## [The input]
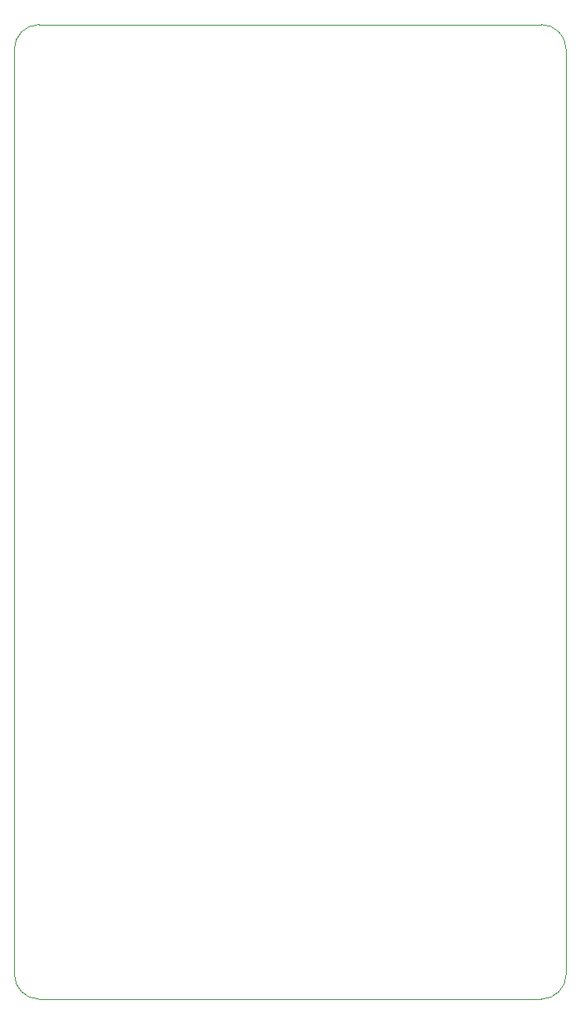
<source format=gbr>
%TF.GenerationSoftware,KiCad,Pcbnew,8.0.1*%
%TF.CreationDate,2024-11-01T23:52:36-04:00*%
%TF.ProjectId,bitaxeGamma,62697461-7865-4476-916d-6d612e6b6963,rev?*%
%TF.SameCoordinates,Original*%
%TF.FileFunction,Profile,NP*%
%FSLAX46Y46*%
G04 Gerber Fmt 4.6, Leading zero omitted, Abs format (unit mm)*
G04 Created by KiCad (PCBNEW 8.0.1) date 2024-11-01 23:52:36*
%MOMM*%
%LPD*%
G01*
G04 APERTURE LIST*
%TA.AperFunction,Profile*%
%ADD10C,0.100000*%
%TD*%
G04 APERTURE END LIST*
D10*
X79729000Y-47522000D02*
X131192000Y-47522000D01*
X133732000Y-144744000D02*
G75*
G02*
X131192000Y-147284000I-2540000J0D01*
G01*
X131192000Y-47522000D02*
G75*
G02*
X133732000Y-50062000I0J-2540000D01*
G01*
X77189000Y-50062000D02*
G75*
G02*
X79729000Y-47522000I2540000J0D01*
G01*
X131192000Y-147284000D02*
X79729000Y-147284000D01*
X133732000Y-50062000D02*
X133732000Y-144744000D01*
X79729000Y-147284000D02*
G75*
G02*
X77189000Y-144744000I0J2540000D01*
G01*
X77189000Y-144744000D02*
X77189000Y-50062000D01*
M02*

</source>
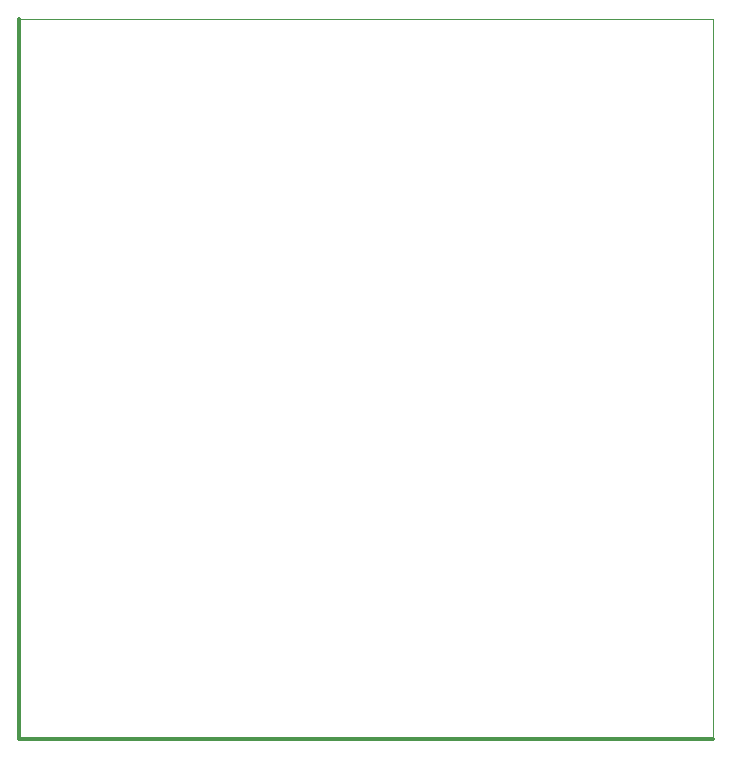
<source format=gbp>
G04 EAGLE Gerber RS-274X export*
G75*
%MOMM*%
%FSLAX34Y34*%
%LPD*%
%INSMD-Paste Unterseite*%
%IPPOS*%
%AMOC8*
5,1,8,0,0,1.08239X$1,22.5*%
G01*
%ADD10C,0.304800*%
%ADD11C,0.000000*%


D10*
X0Y0D02*
X587250Y0D01*
D11*
X587250Y609500D01*
X0Y609500D01*
D10*
X0Y0D01*
M02*

</source>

## [Assignment]
Which lines of the listing contain the word "APERTURE"? Copy each of them.

## [Written response]
G04 APERTURE LIST*
G04 APERTURE END LIST*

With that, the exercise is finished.